You can see that after replacing your original data with their ranks (midranks for ties) and using method="pearson", you will get the same result:
> cor.test(rank(c(1,2,3,4,5,6,7,8)), rank(c(0,0,0,0,0,0,7,8)), method="pearson")
Pearson's product-moment correlation
data: rank(c(1, 2, 3, 4, 5, 6, 7, 8)) and rank(c(0, 0, 0, 0, 0, 0, 7, 8))
t = 2.8983, df = 6, p-value = 0.0274
alternative hypothesis: true correlation is not equal to 0
95 percent confidence interval:
0.1279559 0.9546436
sample estimates:
cor
0.7637626
Notice, there exists a simplified no-ties Spearman version, that is in fact used in cor.test() implementation in absence of ties, but it is equivalent to the definition above.
P-value
In case of ties in data, exact p-values are not computed neither for Spearman nor for Kendall measures (within cor.test() implementation), hence the warning. As mentioned in Eduardo's post, for not to get a warning you should set exact=FALSE,
The paper "A new rank correlation coefficient with application to the consensus ranking problem" is aimed to solve the ranking with tie problem. It also mentions that Tau-b should not be used as a ranking correlation measure for measuring agreement between weak orderings.

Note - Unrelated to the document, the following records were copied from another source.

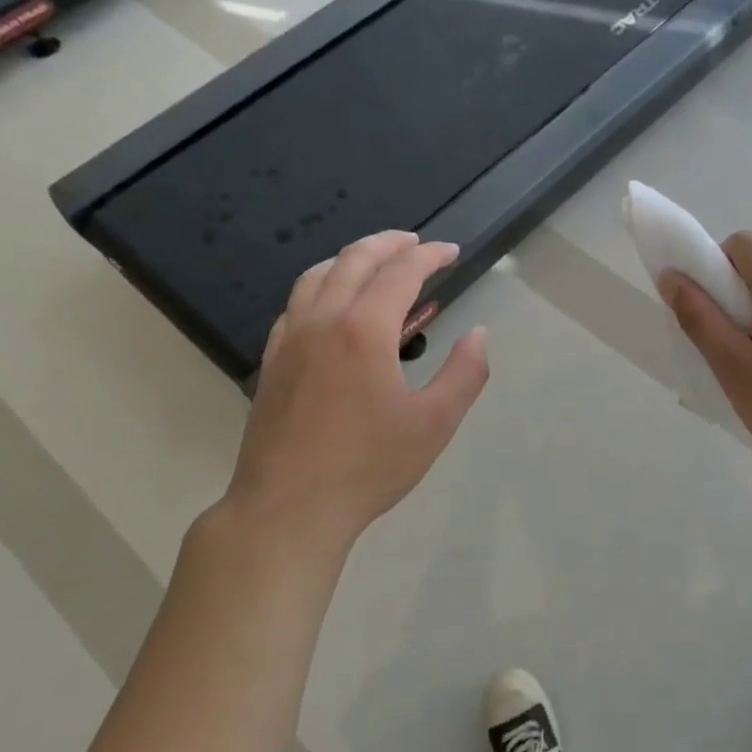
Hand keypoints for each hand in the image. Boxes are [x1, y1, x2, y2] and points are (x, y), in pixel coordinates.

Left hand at [220, 231, 489, 557]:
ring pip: (317, 276)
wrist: (288, 508)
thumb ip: (465, 373)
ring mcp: (289, 339)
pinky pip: (296, 304)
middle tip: (417, 243)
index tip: (451, 252)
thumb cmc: (369, 466)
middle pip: (354, 260)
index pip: (400, 272)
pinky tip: (336, 308)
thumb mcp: (436, 423)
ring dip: (351, 259)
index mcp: (363, 330)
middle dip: (389, 243)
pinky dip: (322, 287)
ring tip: (377, 264)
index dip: (429, 256)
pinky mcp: (272, 361)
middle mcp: (321, 320)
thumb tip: (478, 334)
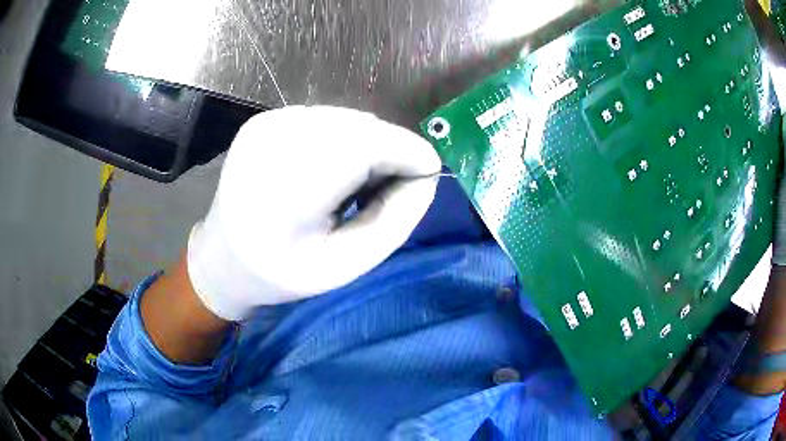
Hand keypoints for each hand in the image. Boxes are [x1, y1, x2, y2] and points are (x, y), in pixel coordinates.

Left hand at [187, 106, 440, 320]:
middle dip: (390, 151)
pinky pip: (324, 118)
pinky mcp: (263, 119)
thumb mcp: (347, 265)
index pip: (366, 146)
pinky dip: (343, 138)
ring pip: (345, 118)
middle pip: (359, 126)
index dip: (407, 152)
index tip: (430, 173)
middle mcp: (272, 144)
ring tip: (357, 182)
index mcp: (286, 193)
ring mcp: (264, 125)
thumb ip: (394, 220)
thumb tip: (426, 176)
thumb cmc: (283, 272)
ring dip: (367, 144)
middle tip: (390, 187)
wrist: (223, 255)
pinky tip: (331, 168)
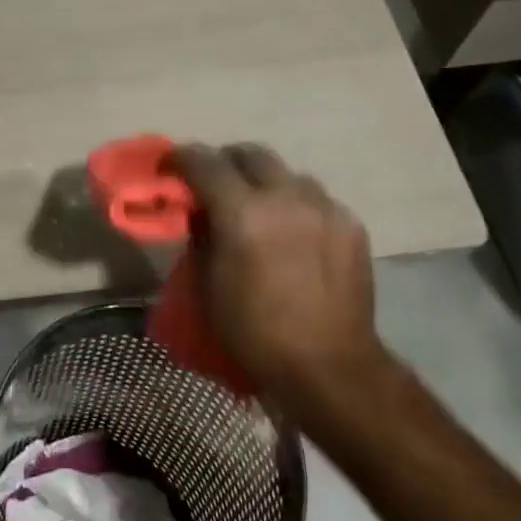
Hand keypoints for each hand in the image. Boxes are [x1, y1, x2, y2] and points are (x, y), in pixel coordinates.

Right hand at [169, 143, 386, 413]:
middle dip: (226, 162)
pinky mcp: (350, 223)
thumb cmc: (255, 333)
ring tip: (260, 209)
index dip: (181, 158)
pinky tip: (294, 233)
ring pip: (286, 173)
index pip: (204, 162)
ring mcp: (323, 207)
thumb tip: (200, 210)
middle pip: (250, 153)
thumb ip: (201, 236)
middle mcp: (284, 197)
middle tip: (215, 183)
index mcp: (242, 212)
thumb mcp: (207, 287)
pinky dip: (296, 205)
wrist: (330, 367)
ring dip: (265, 182)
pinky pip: (315, 198)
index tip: (171, 166)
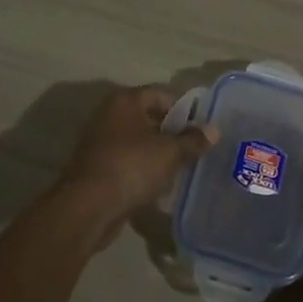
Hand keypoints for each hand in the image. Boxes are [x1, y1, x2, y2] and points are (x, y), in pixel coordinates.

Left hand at [58, 87, 215, 243]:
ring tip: (180, 169)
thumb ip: (192, 140)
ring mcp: (100, 142)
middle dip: (171, 133)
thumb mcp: (169, 152)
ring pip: (138, 142)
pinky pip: (127, 162)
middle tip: (194, 149)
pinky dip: (142, 170)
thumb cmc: (131, 167)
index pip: (161, 94)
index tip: (201, 128)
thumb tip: (214, 130)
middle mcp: (110, 115)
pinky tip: (158, 185)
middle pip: (149, 117)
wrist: (88, 207)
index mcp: (125, 101)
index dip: (184, 109)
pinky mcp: (97, 168)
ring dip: (157, 153)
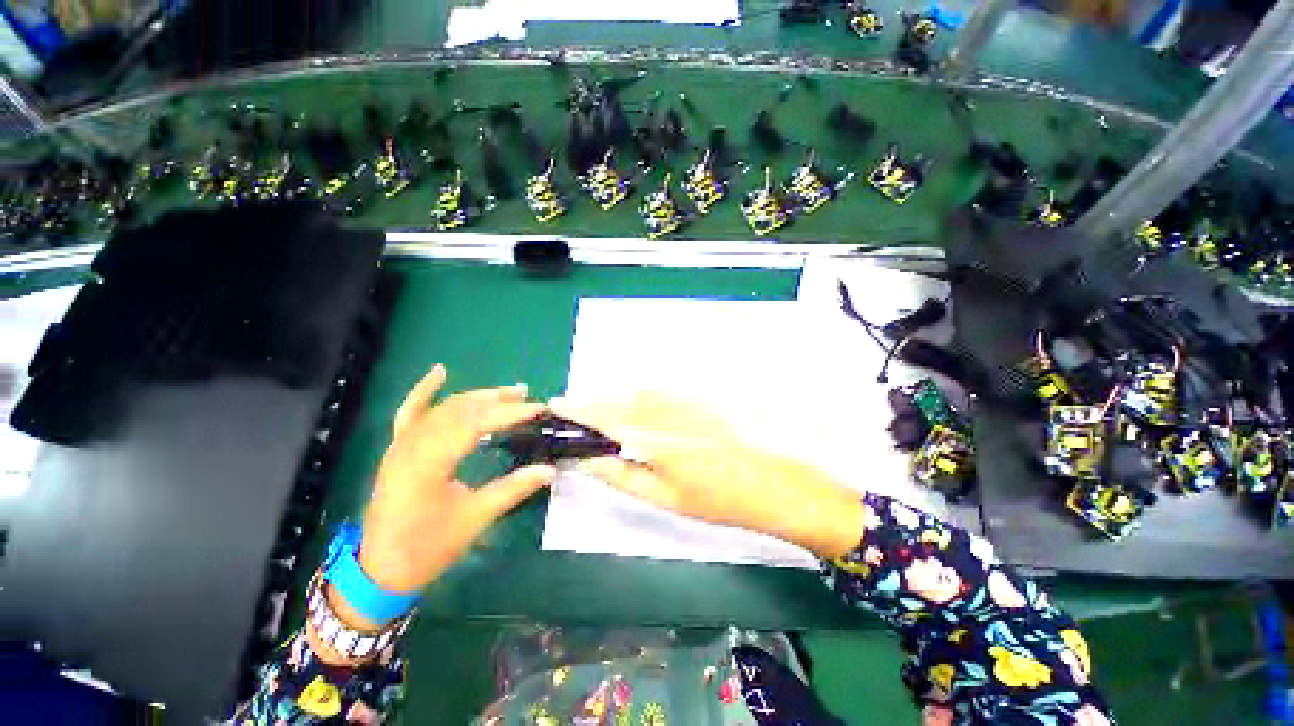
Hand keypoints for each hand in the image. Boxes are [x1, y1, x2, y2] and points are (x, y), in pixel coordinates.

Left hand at [358, 365, 555, 596]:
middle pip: (461, 409)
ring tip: (508, 391)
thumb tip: (550, 470)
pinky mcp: (397, 448)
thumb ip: (514, 489)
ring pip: (444, 408)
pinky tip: (439, 372)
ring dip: (477, 396)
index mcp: (429, 462)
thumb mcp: (475, 519)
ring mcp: (401, 444)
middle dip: (497, 400)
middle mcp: (413, 444)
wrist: (379, 571)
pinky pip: (410, 412)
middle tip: (528, 396)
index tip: (539, 408)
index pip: (476, 423)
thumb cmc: (427, 547)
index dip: (510, 413)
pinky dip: (424, 391)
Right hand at [550, 393, 864, 559]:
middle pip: (617, 401)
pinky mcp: (694, 399)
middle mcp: (664, 412)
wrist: (767, 483)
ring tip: (595, 412)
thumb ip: (621, 477)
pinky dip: (634, 397)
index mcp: (653, 439)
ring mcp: (682, 402)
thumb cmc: (716, 500)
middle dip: (591, 403)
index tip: (557, 404)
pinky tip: (630, 408)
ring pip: (635, 394)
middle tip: (572, 411)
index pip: (605, 418)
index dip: (578, 409)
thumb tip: (588, 463)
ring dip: (612, 399)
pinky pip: (655, 393)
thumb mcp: (664, 498)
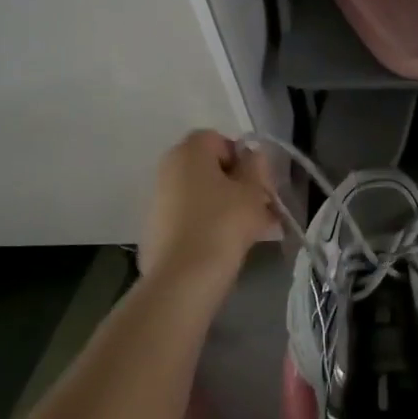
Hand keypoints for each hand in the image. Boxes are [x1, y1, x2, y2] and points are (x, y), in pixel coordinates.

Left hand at [138, 130, 275, 289]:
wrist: (182, 279)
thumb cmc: (222, 224)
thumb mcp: (251, 192)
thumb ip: (256, 167)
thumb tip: (252, 156)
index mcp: (188, 152)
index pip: (219, 140)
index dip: (242, 157)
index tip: (258, 182)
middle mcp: (168, 169)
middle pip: (209, 168)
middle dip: (237, 184)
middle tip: (261, 206)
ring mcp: (159, 200)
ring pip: (202, 194)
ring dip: (226, 205)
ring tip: (253, 230)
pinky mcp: (156, 230)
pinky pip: (190, 216)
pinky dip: (209, 223)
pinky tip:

Emond, E. J. and Mason, D. W. (2002), A new rank correlation coefficient with application to the consensus ranking problem. J. Multi‐Crit. Decis. Anal., 11: 17-28. doi:10.1002/mcda.313
I was having a similar problem and by reading the answers here and the help file on R I saw that, when you have ties, you have to add the parameter exact = FALSE) to the cor.test() function. By adding this, it does not try to calculate an exact P value, but instead "the test statistic is the estimate scaled to zero mean and unit variance, and is approximately normally distributed".
The result, in my case, was exactly the same, but without the warning about ties.
cor.test(x, y, method = "spearm", exact = FALSE)
The R package ConsRank contains an implementation of Edmon and Mason's Tau_X. This appears to be the (mathematically) best currently known method for handling ties.
See the docs, which give the usage as
Tau_X(X, Y=NULL)
where X can be a matrix.
As pointed out by #wibeasley, Emond and Mason (2002) proposed Tau_X, a new rank correlation coefficient which appears to be superior to Kendal's Tau-b. NelsonGon was concerned that the paper is from 2002, predating the question by a few years, but seems to have overlooked that Spearman's correlation dates from 1904, and Kendall's Tau from 1938.